_PASSAGE_
University should be forced to use only open source software and hardware in undergrad teaching courses by law BTW.
Then came an Ubuntu live disk on his own machine, and finally a measly 40GB dual book partition in a Microsoft Windows machine on a laptop. At first, it took a lot of time to learn all the crazy new terminal stuff! Yes, at this point, Ubuntu was already usable enough without the terminal, an accomplishment actually. But as a programmer, Ciro felt obliged to learn. Many hours were spent reading man pages at the library. But it all just felt so right, and sometimes powerful... true wizardry.
And ten years later, Ciro was seriously considering buying a computer without Windows pre-installed. He had not used Windows a single tie on a personal machine even once in those ten years!
Finally, to finish things off Ciro found two websites that changed his life forever, and made be believe that there was an alternative: Stack Overflow and GitHub.
The brutal openness of it all. The raw high quality content. Ugliness and uselessness too no doubt. But definitely spark in a sea of darkness.
Ciro Santilli's Stack Overflow contributions Updated +Created
Ciro Santilli's Stack Overflow contributions have, unsurprisingly, centered around the subjects he has worked with: systems programming and web development, and necessary tooling to get those done, such as Git, Python, Bash and Ubuntu.
His best answers are listed at: Section "The best articles by Ciro Santilli".
Stack Overflow has been the initial centerpiece of Ciro Santilli's campaign for freedom of speech in China, until Ciro noticed that GitHub might be potentially even more effective for it.
In Stack Overflow Ciro likes to:
  • answer important questions found through Google which he needs to solve an actual problem he has right now, and for which none of the existing answers satisfied him, and close duplicates.
  • monitor less known tags which very few people know a lot about and where the knowledge sharing desperately lacking, but in which Ciro specializes and therefore has some uncommon knowledge to share
In practice it also happens that Ciro:
When he gets an upvote on one of his more obscure answers, Ciro often re-reads it, and often finds improvements to be made and makes them.
He doesn't like to refresh the homepage looking for easy reputation on widely known subjects. See also: online forums that lock threads after some time are evil.
The result is that Ciro ends up getting relatively a lot of reputation without much work! The term passive income, much beloved by fake investment gurus, comes to mind. But now it's "passive reputation"! And it is useless! Yay!
For this reason, Necromancer is Ciro's favorite badge (get 5 upvotes on a question older than 60 days), and as of July 2019, he became the 1 user with the most of this badge. Announcement on Twitter.
The number two at the time was VonC (see also: Section "Epic Stack Overflow users"), who had about 16 times more answers than Ciro in total! From this query: it can be seen that as of July 2019, 1216 out of his 1329 answers were answered 60 days after the questions and constitute potential necromancers! Compare that to VonC's 1643 potential necromancers out of 21767 answers!
VonC eventually took back the lead in 2022, dude's a machine!!!

_EXERCISE REQUIREMENTS_
1: List every tool that the passage names as necessary tooling for Ciro's systems programming and web development work.
2: Reproduce the passage word for word from "For this reason, Necromancer" to "dude's a machine!!!".
3: According to the passage, why did Ciro learn the terminal even though Ubuntu was already usable without it? Answer in one to three sentences.

_PROVIDED RECORDS_

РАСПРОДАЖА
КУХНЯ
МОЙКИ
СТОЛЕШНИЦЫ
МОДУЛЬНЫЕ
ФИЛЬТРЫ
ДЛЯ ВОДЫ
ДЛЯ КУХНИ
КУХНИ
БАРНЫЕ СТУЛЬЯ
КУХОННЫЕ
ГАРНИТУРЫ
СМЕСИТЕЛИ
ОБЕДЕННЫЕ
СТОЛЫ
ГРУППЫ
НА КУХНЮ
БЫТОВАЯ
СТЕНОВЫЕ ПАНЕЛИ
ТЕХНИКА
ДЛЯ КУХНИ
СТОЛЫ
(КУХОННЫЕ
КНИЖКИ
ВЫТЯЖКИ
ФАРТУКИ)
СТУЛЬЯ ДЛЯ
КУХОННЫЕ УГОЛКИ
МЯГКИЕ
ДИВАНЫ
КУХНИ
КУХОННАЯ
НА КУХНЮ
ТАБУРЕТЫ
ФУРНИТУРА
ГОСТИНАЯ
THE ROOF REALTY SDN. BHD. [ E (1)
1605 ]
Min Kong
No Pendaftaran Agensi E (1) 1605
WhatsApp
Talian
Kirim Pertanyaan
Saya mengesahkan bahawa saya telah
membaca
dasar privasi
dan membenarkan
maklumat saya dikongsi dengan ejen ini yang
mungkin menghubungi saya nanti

==

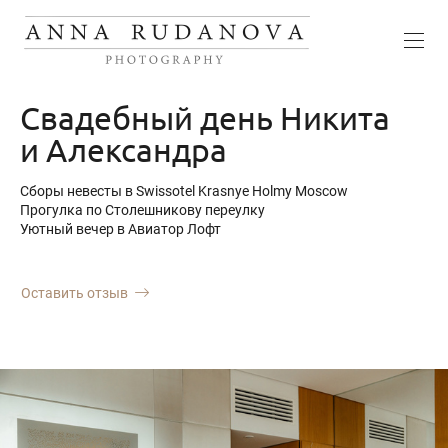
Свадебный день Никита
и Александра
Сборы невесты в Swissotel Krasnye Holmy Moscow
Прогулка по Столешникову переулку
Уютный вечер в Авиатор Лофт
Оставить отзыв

--

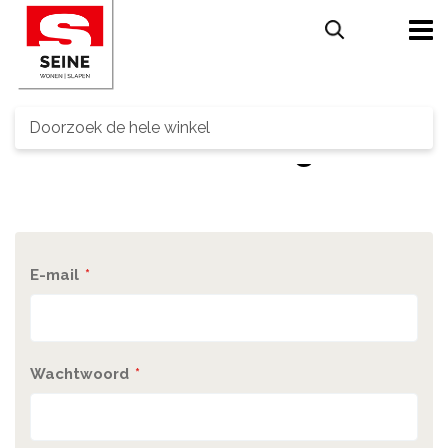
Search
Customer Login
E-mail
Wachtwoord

_SOLUTIONS PER TASK_
1: Git, Python, Bash and Ubuntu

2:
For this reason, Necromancer is Ciro's favorite badge (get 5 upvotes on a question older than 60 days), and as of July 2019, he became the 1 user with the most of this badge. Announcement on Twitter.
The number two at the time was VonC (see also: Section "Epic Stack Overflow users"), who had about 16 times more answers than Ciro in total! From this query: it can be seen that as of July 2019, 1216 out of his 1329 answers were answered 60 days after the questions and constitute potential necromancers! Compare that to VonC's 1643 potential necromancers out of 21767 answers!
VonC eventually took back the lead in 2022, dude's a machine!!!

3: As a programmer, Ciro felt obliged to learn the terminal.